Your goal ->
Produce a word-for-word copy of the data below.

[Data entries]
====

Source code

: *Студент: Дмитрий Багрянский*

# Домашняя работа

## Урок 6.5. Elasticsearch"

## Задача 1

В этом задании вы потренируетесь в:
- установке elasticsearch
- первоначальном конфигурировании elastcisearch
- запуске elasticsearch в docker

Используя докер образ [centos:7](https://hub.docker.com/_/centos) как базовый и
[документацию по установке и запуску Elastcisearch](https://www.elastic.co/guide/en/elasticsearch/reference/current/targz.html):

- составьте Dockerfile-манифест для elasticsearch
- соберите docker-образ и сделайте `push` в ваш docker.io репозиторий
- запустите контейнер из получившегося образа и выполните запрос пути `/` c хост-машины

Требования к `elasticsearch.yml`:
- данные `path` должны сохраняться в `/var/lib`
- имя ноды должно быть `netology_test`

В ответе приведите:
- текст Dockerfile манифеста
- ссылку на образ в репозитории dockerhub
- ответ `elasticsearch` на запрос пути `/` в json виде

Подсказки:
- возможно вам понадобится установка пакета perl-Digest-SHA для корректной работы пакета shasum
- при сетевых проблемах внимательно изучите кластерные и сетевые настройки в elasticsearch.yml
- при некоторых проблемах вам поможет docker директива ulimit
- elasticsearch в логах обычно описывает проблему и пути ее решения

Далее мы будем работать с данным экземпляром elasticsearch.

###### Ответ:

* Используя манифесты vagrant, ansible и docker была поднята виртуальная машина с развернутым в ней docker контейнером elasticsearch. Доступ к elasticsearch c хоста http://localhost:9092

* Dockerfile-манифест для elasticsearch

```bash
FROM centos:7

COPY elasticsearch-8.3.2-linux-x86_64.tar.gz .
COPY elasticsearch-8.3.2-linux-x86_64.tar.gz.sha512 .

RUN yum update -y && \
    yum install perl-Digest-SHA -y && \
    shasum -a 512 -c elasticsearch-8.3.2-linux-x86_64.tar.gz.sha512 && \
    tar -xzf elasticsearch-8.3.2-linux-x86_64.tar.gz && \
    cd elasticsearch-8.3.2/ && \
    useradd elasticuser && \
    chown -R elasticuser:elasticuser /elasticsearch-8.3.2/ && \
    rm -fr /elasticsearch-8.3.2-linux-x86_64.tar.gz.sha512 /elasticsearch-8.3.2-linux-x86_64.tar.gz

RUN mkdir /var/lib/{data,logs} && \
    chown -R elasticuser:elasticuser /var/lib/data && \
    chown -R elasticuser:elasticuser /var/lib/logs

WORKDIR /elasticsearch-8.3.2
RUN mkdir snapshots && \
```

====

Result for this exercise ->
Source code

: *Студент: Дмитрий Багрянский*

# Домашняя работа

## Урок 6.5. Elasticsearch"

## Задача 1

В этом задании вы потренируетесь в:
- установке elasticsearch
- первоначальном конфигурировании elastcisearch
- запуске elasticsearch в docker

Используя докер образ [centos:7](https://hub.docker.com/_/centos) как базовый и
[документацию по установке и запуску Elastcisearch](https://www.elastic.co/guide/en/elasticsearch/reference/current/targz.html):

- составьте Dockerfile-манифест для elasticsearch
- соберите docker-образ и сделайте `push` в ваш docker.io репозиторий
- запустите контейнер из получившегося образа и выполните запрос пути `/` c хост-машины

Требования к `elasticsearch.yml`:
- данные `path` должны сохраняться в `/var/lib`
- имя ноды должно быть `netology_test`

В ответе приведите:
- текст Dockerfile манифеста
- ссылку на образ в репозитории dockerhub
- ответ `elasticsearch` на запрос пути `/` в json виде

Подсказки:
- возможно вам понадобится установка пакета perl-Digest-SHA для корректной работы пакета shasum
- при сетевых проблемах внимательно изучите кластерные и сетевые настройки в elasticsearch.yml
- при некоторых проблемах вам поможет docker директива ulimit
- elasticsearch в логах обычно описывает проблему и пути ее решения

Далее мы будем работать с данным экземпляром elasticsearch.

###### Ответ:

* Используя манифесты vagrant, ansible и docker была поднята виртуальная машина с развернутым в ней docker контейнером elasticsearch. Доступ к elasticsearch c хоста http://localhost:9092

* Dockerfile-манифест для elasticsearch

```bash
FROM centos:7

COPY elasticsearch-8.3.2-linux-x86_64.tar.gz .
COPY elasticsearch-8.3.2-linux-x86_64.tar.gz.sha512 .

RUN yum update -y && \
    yum install perl-Digest-SHA -y && \
    shasum -a 512 -c elasticsearch-8.3.2-linux-x86_64.tar.gz.sha512 && \
    tar -xzf elasticsearch-8.3.2-linux-x86_64.tar.gz && \
    cd elasticsearch-8.3.2/ && \
    useradd elasticuser && \
    chown -R elasticuser:elasticuser /elasticsearch-8.3.2/ && \
    rm -fr /elasticsearch-8.3.2-linux-x86_64.tar.gz.sha512 /elasticsearch-8.3.2-linux-x86_64.tar.gz

RUN mkdir /var/lib/{data,logs} && \
    chown -R elasticuser:elasticuser /var/lib/data && \
    chown -R elasticuser:elasticuser /var/lib/logs

WORKDIR /elasticsearch-8.3.2
RUN mkdir snapshots && \
```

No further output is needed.